Blockchain technology is also doing its bit, most notably helping a consortium of luxury brands including LVMH, Prada Group and Richemont to communicate information on authenticity, responsible sourcing and sustainability in a secure, digital format. The buyer simply scans a QR code to access an app with the story behind the item, from its raw materials to manufacturing and distribution.
Leather Working Group and Industry Transparency
It’s encouraging to see brands giving consumers the information they need to make considered purchases. Transparency and traceability are also a priority for the leather industry, with work underway by the Leather Working Group. We expect to hear more on this important topic in the coming months.
To meet the demand for (genuinely) sustainable fashion, brands are making changes to how their products are made. This has led to innovation in the materials space, including designing out synthetics, which 60% of fast fashion is made of.
Plastics aren’t only produced using fossil fuels, they also release millions of microplastics into our waterways every time they’re washed, harming marine life. And because they’re non-biodegradable, unlike natural leather, they stick around for hundreds of years.
Some fashion brands are waking up to that fact and are mending their polluting ways. Retailer Boden has ditched its use of (petroleum-based) glitter and sequins “to keep our oceans happy” while Pangaia launched a new activewear collection made from bio-based materials including seaweed. More recently, Patagonia announced a collaboration with Samsung to tackle the shedding of microplastic fibres from its fleece jackets. This will include the creation of a new washing machine that will filter microplastic waste and keep it out of the oceans.
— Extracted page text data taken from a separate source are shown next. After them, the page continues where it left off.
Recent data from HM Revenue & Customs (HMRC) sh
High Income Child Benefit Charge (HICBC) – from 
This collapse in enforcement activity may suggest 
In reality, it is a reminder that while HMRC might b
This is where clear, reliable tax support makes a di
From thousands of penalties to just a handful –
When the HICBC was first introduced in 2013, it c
We’ll be watching with interest to see what comes next and hope to see more brands swapping harmful plastics for more natural materials that are kinder to the environment.
Alter, repair, re-wear
The trend for sustainable fashion has also led to a new interest in clothing care and repair. According to WRAP, extending the life of clothes by nine extra months can reduce carbon, water and waste footprints by around 4-10% each. High-end luxury brands such as Hermés and Mulberry have long offered in-house repair services, but more mainstream brands are now catching up. In October, e-tailer Zalando launched a care and repair service. A collaboration with wardrobe app Save your Wardrobe, the new initiative being piloted in Germany puts customers in touch with affordable, locally vetted suppliers. Other notable partnerships include GANNI’s tie-up with Sojo, described as the Deliveroo of fashion repair – think repairs collected and delivered by bike – and Farfetch’s collaboration with The Restory (whose services we already know and recommend for all your leather repairs). Who will be next in the emerging aftercare economy and what other steps will brands take to close the loop on fast fashion? Watch this space.
Long-Life, Hard-Wearing Leather.
As we look back at 2021, there’s a common thread. Whether it’s traceability in the supply chain, prolonging the life of clothes or addressing the issue of microplastics waste, the past year has shown the power of partnership and what can be achieved when technology, innovation and bold ambition come together. We hope to see further progress in the year ahead and look forward to demonstrating the role that leather can play in a transparent, plastic-free and sustainable fashion future.